Les gardes refusent toute publication qu’ils ne comprennent pas prétextant qu’il s’agit d’ouvrages chiites ou de livres marxistes néfastes. « Une fois, raconte Jemal Hamoud, ils m’ont privé d’un livre de K. Marx, « la Misère de la Philosophie », qu’un ami avait amené pour moi. Ils prétendent interdire ces livres « pour notre bien » !

LES RATS DU CACHOT

      Il y a dans la prison des lieux pour punir les détenus. Le plus connu d’entre eux est celui de l’isolement auquel on donne le nom de « soulourou » (cachot) d’1 m x 1m, lieu sale infesté de moustiques, de rats et d’autres bestioles. Moustapha raconte sa première expérience de « soulourou » suite à une bagarre avec un prisonnier condamné pour trafic de drogue. Bagarre survenue suite à une discussion au cours de laquelle Moustapha avait déclaré que la drogue est à l’origine de tous les crimes, provoquant, ainsi, l’ire de ce détenu qui n’hésita pas à l’agresser. Bastonnés par les gardes, ils se sont retrouvés tous les deux enfermés dans le « soulourou ».
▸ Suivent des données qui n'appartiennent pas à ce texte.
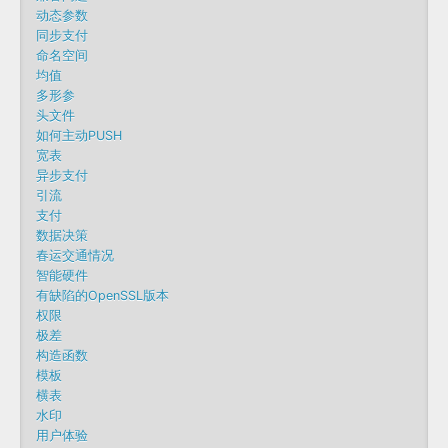
动态参数
同步支付
命名空间
均值
多形参
头文件
如何主动PUSH
宽表
异步支付
引流
支付
数据决策
春运交通情况
智能硬件
有缺陷的OpenSSL版本
权限
极差
构造函数
模板
横表
水印
用户体验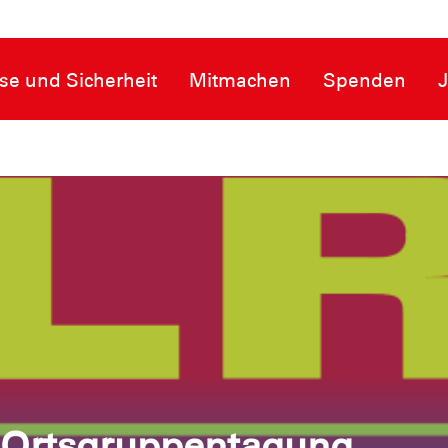
se und Sicherheit
Mitmachen
Spenden
 Ortsgruppentagung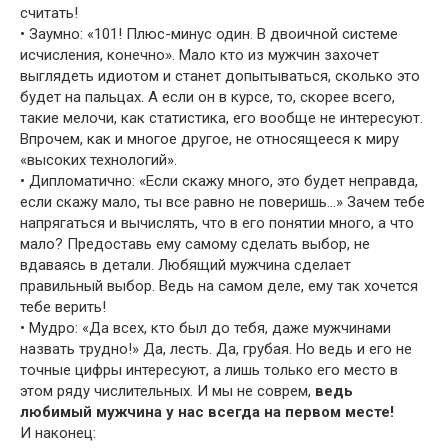
считать!
• Заумно: «101! Плюс-минус один. В двоичной системе
исчисления, конечно». Мало кто из мужчин захочет
выглядеть идиотом и станет допытываться, сколько это
будет на пальцах. А если он в курсе, то, скорее всего,
такие мелочи, как статистика, его вообще не интересуют.
Впрочем, как и многое другое, не относящееся к миру
«высоких технологий».
• Дипломатично: «Если скажу много, это будет неправда,
если скажу мало, ты все равно не поверишь…» Зачем тебе
напрягаться и вычислять, что в его понятии много, а что
мало? Предоставь ему самому сделать выбор, не
вдаваясь в детали. Любящий мужчина сделает
правильный выбор. Ведь на самом деле, ему так хочется
тебе верить!
• Мудро: «Да всех, кто был до тебя, даже мужчинами
назвать трудно!» Да, лесть. Да, грубая. Но ведь и его не
точные цифры интересуют, а лишь только его место в
этом ряду числительных. И мы не соврем,
ведь
любимый мужчина у нас всегда на первом месте!
И наконец: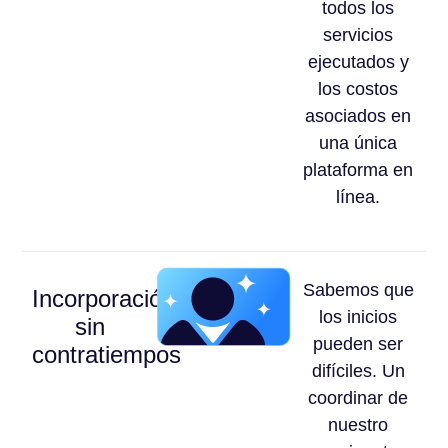
todos los
servicios
ejecutados y
los costos
asociados en
una única
plataforma en
línea.
Sabemos que
Incorporación
los inicios
sin
pueden ser
contratiempos
difíciles. Un
coordinar de
nuestro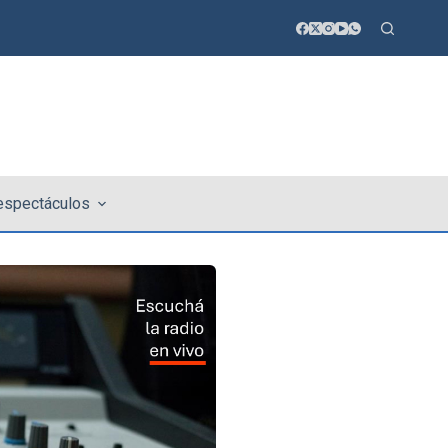
 espectáculos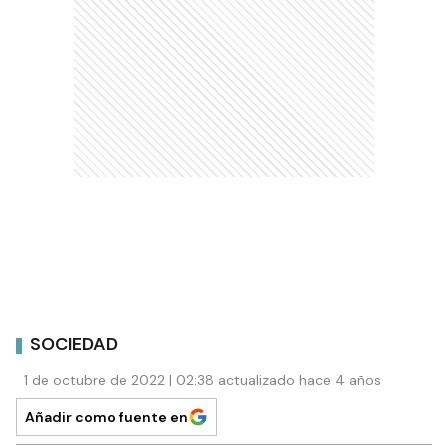
SOCIEDAD
1 de octubre de 2022 | 02:38 actualizado hace 4 años
Añadir como fuente en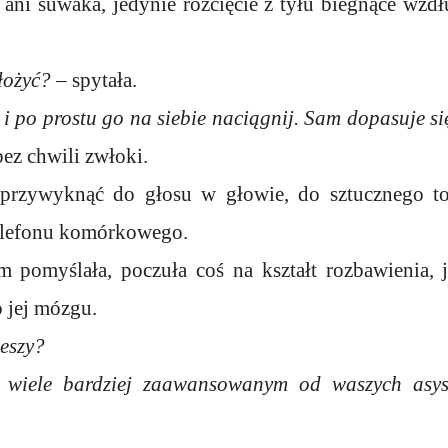
ani suwaka, jedynie rozcięcie z tyłu biegnące wzdł
łożyć?
– spytała.
i po prostu go na siebie naciągnij. Sam dopasuje si
ez chwili zwłoki.
przywyknąć do głosu w głowie, do sztucznego to
telefonu komórkowego.
 pomyślała, poczuła coś na kształt rozbawienia, 
 jej mózgu.
ieszy?
 wiele bardziej zaawansowanym od waszych asys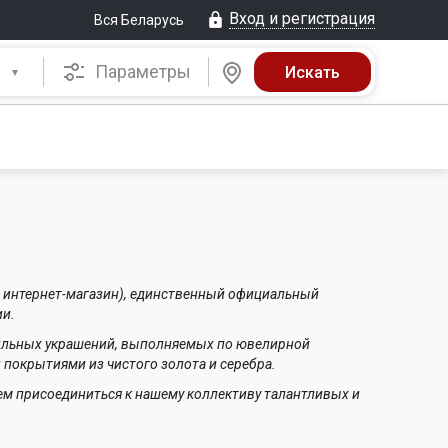
Вход и регистрация
Вся Беларусь
Параметры
, интернет-магазин), единственный официальный
ии.
тильных украшений, выполняемых по ювелирной
 покрытиями из чистого золота и серебра.
м присоединиться к нашему коллективу талантливых и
      Celui qui entre dans la prison du Ksar, qu’il soit détenu ou simple visiteur, se trouve tout de suite sidéré et envahi par un sentiment de solitude et d’isolement ; il ne cessera de s’étonner en franchissant chaque pas et en regardant tout ce qu’il voit.

Cet article est initialement écrit en arabe, ceci est une traduction. La version originale a été publiée sur le blog Rasef22, en 2016. Il a été réalisé à la suite d’une formation avancée sur les connaissances juridiques et éthiques permettant d’assurer une meilleure couverture médiatique des droits humains. La production fait partie d’un lot de 20 reportages, qui ambitionnent de stimuler davantage le débat public sur les droits humains en Mauritanie.